Prompt 1: In the food-storage passage, set down the portion that begins at the words "It remains to" and stops after "could be dangerous.", keeping its wording unchanged.
Prompt 2: Take the food-storage passage further, picking up right after its last line.

Reading passage:

I’m a 5-7″, 55 year-old woman whose caloric needs compared to an active male are quite small.  But I am wondering just how hard it would be for a man doing hard physical labor to eat enough grains and legumes to meet his needs.  The caloric burn of a large man doing fairly hard work could approach or exceed 3500 calories a day.   That is a lot of beans and rice!  I’m beginning to see why homesteaders of a 100 years ago always made sure to raise animals for meat, eggs and milk.  Those foods are relatively caloricly dense as well as supplying plenty of the protein and fat necessary to health 

It remains to be seen if I continue to have difficulty meeting my target of 1800-2000 calories a day.  Since I wasn’t tracking calories before I began this experiment, it is entirely possible that is way more than I would normally eat.  But just thinking about what a normal day’s eating looked like before beginning this experiment, I think not.  I think certainly I was averaging at least 1800 calories a day.  This is a very important lesson to be learned, because in planning a long-term food storage it is important to know how many calories you need daily to maintain a normal weight.  Even 200-250 calories below your body’s “set point”, and you could lose as much as 2-3 pounds a month.  At the moment,  I have a little extra “fluff” around the waistline so that wouldn’t upset me, but in a situation where my family was trying to survive off stored foods, it could be dangerous.

Day 1 – Menu and Recipes

Here’s my proposed menu for Day 1:

Breakfast:

  • Coffee
  • Biscuits and Jam

Lunch:

  • Salmon, Corn & Barley Chowder
  • Cornbread

Dinner:

  • Red Beans and Rice With TVP Ham
  • Cornbread
  • Apple Crisp

Snacks:

  • Nuts
  • Raisins

Recipes:

Salmon, Corn & Barley Chowder

  • 1 teaspoon vegetable oil
  • 1/8 cup chopped dried onion
  • 1/2 teaspoon garlic powder
  • 3 cups water
  • 3 teaspoons chicken broth granules
  • 1/3 cup barley
  • 1 tablespoon flour & 1 tablespoon water
  • 1 can salmon, drained (4-6 ounces)

Data provided:
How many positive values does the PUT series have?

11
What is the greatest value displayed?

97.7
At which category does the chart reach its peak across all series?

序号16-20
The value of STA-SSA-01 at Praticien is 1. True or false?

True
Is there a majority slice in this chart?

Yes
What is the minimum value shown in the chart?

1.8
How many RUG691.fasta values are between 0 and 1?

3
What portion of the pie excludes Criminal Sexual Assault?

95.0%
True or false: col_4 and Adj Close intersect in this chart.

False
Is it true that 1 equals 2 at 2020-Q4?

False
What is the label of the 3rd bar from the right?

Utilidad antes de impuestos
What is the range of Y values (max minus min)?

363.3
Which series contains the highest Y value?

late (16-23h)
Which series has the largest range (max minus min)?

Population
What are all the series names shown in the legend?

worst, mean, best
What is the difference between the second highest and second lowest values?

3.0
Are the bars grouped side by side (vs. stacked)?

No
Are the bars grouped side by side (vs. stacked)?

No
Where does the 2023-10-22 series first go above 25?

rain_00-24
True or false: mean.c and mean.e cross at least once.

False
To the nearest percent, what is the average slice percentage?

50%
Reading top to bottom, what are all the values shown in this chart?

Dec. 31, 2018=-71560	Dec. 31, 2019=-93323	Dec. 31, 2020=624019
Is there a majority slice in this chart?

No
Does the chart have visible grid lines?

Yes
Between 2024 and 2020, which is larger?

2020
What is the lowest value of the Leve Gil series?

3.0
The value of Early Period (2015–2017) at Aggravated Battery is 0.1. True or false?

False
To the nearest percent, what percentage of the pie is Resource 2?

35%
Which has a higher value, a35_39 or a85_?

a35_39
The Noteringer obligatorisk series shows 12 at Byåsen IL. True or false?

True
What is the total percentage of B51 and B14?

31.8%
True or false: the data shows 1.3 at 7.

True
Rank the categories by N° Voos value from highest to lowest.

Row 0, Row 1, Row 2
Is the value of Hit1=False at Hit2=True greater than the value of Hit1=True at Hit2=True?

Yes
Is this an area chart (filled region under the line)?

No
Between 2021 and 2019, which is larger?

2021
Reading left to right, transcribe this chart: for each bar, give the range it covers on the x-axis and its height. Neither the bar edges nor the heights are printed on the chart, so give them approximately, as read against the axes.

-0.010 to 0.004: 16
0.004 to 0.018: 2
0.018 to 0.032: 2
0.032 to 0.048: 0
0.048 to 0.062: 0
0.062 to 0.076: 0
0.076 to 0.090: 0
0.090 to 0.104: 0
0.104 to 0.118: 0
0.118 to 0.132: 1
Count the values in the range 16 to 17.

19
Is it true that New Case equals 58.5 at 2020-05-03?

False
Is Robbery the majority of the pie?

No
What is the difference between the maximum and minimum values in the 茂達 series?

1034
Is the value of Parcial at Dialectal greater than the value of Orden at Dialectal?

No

Your response 1:
It remains to be seen if I continue to have difficulty meeting my target of 1800-2000 calories a day.  Since I wasn’t tracking calories before I began this experiment, it is entirely possible that is way more than I would normally eat.  But just thinking about what a normal day’s eating looked like before beginning this experiment, I think not.  I think certainly I was averaging at least 1800 calories a day.  This is a very important lesson to be learned, because in planning a long-term food storage it is important to know how many calories you need daily to maintain a normal weight.  Even 200-250 calories below your body’s “set point”, and you could lose as much as 2-3 pounds a month.  At the moment,  I have a little extra “fluff” around the waistline so that wouldn’t upset me, but in a situation where my family was trying to survive off stored foods, it could be dangerous.

Your response 2:
  • 1 small can sweet corn or 1/2 large can
  • 3 tablespoons powdered dried milk
  • 1/2 teaspoon chili powder
  • 1/2 teaspoon ground cumin
  • 1/4 teaspoon dried oregano
  • 1/4 teaspoon salt or to taste
  • 1 tablespoon dried minced cilantro
  • 1/8 teaspoon black pepper
  1. Heat oil, onion, garlic, water and chicken broth granules until boiling.  Add barley.  Cover, reduce heat and simmer on low 20-30 minutes or until barley is tender.
  2. Mix flour and 1 tablespoon water into a paste.  Remove and discard any bones or skin from salmon and flake into bite sized pieces.
  3. Add corn, salmon and powdered milk to saucepan, stirring to blend.  Stir in flour misture, then all seasonings.  Simmer gently 2 or 3 minutes or until somewhat thickened.  Makes 2 or 3 servings. 

Red Beans and Rice With TVP

  • 1 cup dried red, kidney or pinto beans
  • 1/2 cup dried chopped onion
  • 3 teaspoons garlic powder 
  • 1 quart boiling water
  • 1/cup rice
  • 1/2  cup textured vegetable protein, TVP (I use ham flavored) 
  • 1 1/2 tablespoons chili powder
  • 1 1/2 teaspoons ground cunin
  • 1/2 teaspoon salt
  • cayenne pepper to taste
  1. Soak beans overnight or bring to boil in plenty of water, boil two minutes and let sit for two or three hours.
  2. Boil the beans with soaking liquid until tender or cook in a pressure cooker following recommended manufactors recommendations.
  3. Place beans and TVP and seasonings into a crock pot or slow cooker and cook on low for 6-8 hours. (This recipe can also be prepared on a stove top on very low heat or in an oven at low heat, 325 degrees for 30-45 minutes).
  4. Cook rice separately and serve by mashing the bean mixture slightly then layering over the rice.  Add cayenne to taste. Makes 2-3 good sized servings, can double or triple if more servings are needed.